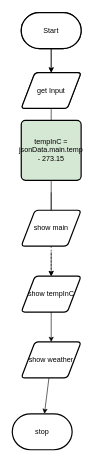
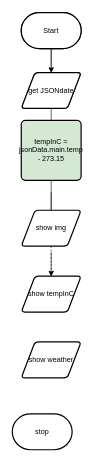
  <mxCell id="0" />
  <mxCell id="1" parent="0" />
  <mxCell id="2" style="edgeStyle=none;html=1;" parent="1" source="3" target="5" edge="1"><mxGeometry relative="1" as="geometry" /></mxCell>
  <mxCell id="3" value="Start" style="strokeWidth=2;html=1;shape=mxgraph.flowchart.terminator;whiteSpace=wrap;" parent="1" vertex="1"><mxGeometry x="35" y="20" width="100" height="60" as="geometry" /></mxCell>
  <mxCell id="4" style="edgeStyle=none;html=1;" parent="1" source="5" edge="1"><mxGeometry relative="1" as="geometry"><mxPoint x="85" y="220" as="targetPoint" /></mxGeometry></mxCell>
  <mxCell id="5" value="Input" style="shape=parallelogram;html=1;strokeWidth=2;perimeter=parallelogramPerimeter;whiteSpace=wrap;rounded=1;arcSize=12;size=0.23;" parent="1" vertex="1"><mxGeometry x="35" y="120" width="100" height="60" as="geometry" /></mxCell>
  <mxCell id="6" style="edgeStyle=none;html=1;" parent="1" edge="1"><mxGeometry relative="1" as="geometry"><mxPoint x="85" y="320" as="sourcePoint" /><mxPoint x="85" y="360" as="targetPoint" /></mxGeometry></mxCell>
  <mxCell id="7" style="edgeStyle=none;html=1;" parent="1" edge="1"><mxGeometry relative="1" as="geometry"><mxPoint x="85" y="420" as="sourcePoint" /><mxPoint x="85" y="460" as="targetPoint" /></mxGeometry></mxCell>
  <mxCell id="8" style="edgeStyle=none;html=1;" parent="1" source="9" target="10" edge="1"><mxGeometry relative="1" as="geometry" /></mxCell>
  <mxCell id="9" value="Start" style="strokeWidth=2;html=1;shape=mxgraph.flowchart.terminator;whiteSpace=wrap;" parent="1" vertex="1"><mxGeometry x="35" y="20" width="100" height="60" as="geometry" /></mxCell>
- <mxCell id="10" value="get Input" style="shape=parallelogram;html=1;strokeWidth=2;perimeter=parallelogramPerimeter;whiteSpace=wrap;rounded=1;arcSize=12;size=0.23;" parent="1" vertex="1"><mxGeometry x="35" y="120" width="100" height="60" as="geometry" /></mxCell>
+ <mxCell id="10" value="get JSONdate" style="shape=parallelogram;html=1;strokeWidth=2;perimeter=parallelogramPerimeter;whiteSpace=wrap;rounded=1;arcSize=12;size=0.23;" parent="1" vertex="1"><mxGeometry x="35" y="120" width="100" height="60" as="geometry" /></mxCell>
  <mxCell id="11" style="edgeStyle=none;html=1;endArrow=none;" parent="1" source="12" target="14" edge="1"><mxGeometry relative="1" as="geometry" /></mxCell>
  <mxCell id="12" value="tempInC = jsonData.main.temp - 273.15" style="rounded=1;whiteSpace=wrap;html=1;absoluteArcSize=1;arcSize=14;strokeWidth=2;fillColor=#d5e8d4;" parent="1" vertex="1"><mxGeometry x="35" y="200" width="100" height="100" as="geometry" /></mxCell>
  <mxCell id="13" style="edgeStyle=none;html=1;dashed=1;" parent="1" source="14" target="16" edge="1"><mxGeometry relative="1" as="geometry" /></mxCell>
- <mxCell id="14" value="show main" style="shape=parallelogram;html=1;strokeWidth=2;perimeter=parallelogramPerimeter;whiteSpace=wrap;rounded=1;arcSize=12;size=0.23;" parent="1" vertex="1"><mxGeometry x="35" y="350" width="100" height="60" as="geometry" /></mxCell>
- <mxCell id="15" style="edgeStyle=none;html=1;" parent="1" source="16" target="18" edge="1"><mxGeometry relative="1" as="geometry" /></mxCell>
+ <mxCell id="14" value="show img" style="shape=parallelogram;html=1;strokeWidth=2;perimeter=parallelogramPerimeter;whiteSpace=wrap;rounded=1;arcSize=12;size=0.23;" parent="1" vertex="1"><mxGeometry x="35" y="350" width="100" height="60" as="geometry" /></mxCell>
  <mxCell id="16" value="show tempInC" style="shape=parallelogram;html=1;strokeWidth=2;perimeter=parallelogramPerimeter;whiteSpace=wrap;rounded=1;arcSize=12;size=0.23;" parent="1" vertex="1"><mxGeometry x="35" y="460" width="100" height="60" as="geometry" /></mxCell>
- <mxCell id="17" style="edgeStyle=none;html=1;" parent="1" source="18" target="19" edge="1"><mxGeometry relative="1" as="geometry" /></mxCell>
  <mxCell id="18" value="show weather" style="shape=parallelogram;html=1;strokeWidth=2;perimeter=parallelogramPerimeter;whiteSpace=wrap;rounded=1;arcSize=12;size=0.23;" parent="1" vertex="1"><mxGeometry x="35" y="570" width="100" height="60" as="geometry" /></mxCell>
  <mxCell id="19" value="stop" style="strokeWidth=2;html=1;shape=mxgraph.flowchart.terminator;whiteSpace=wrap;" parent="1" vertex="1"><mxGeometry x="20" y="690" width="100" height="60" as="geometry" /></mxCell>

TASK INSTRUCTIONS ▸
Which lines of the records contain the word "weather"? Return each of them, copied whole.

ANSWER BELOW ▸
  <mxCell id="18" value="show weather" style="shape=parallelogram;html=1;strokeWidth=2;perimeter=parallelogramPerimeter;whiteSpace=wrap;rounded=1;arcSize=12;size=0.23;" parent="1" vertex="1"><mxGeometry x="35" y="570" width="100" height="60" as="geometry" /></mxCell>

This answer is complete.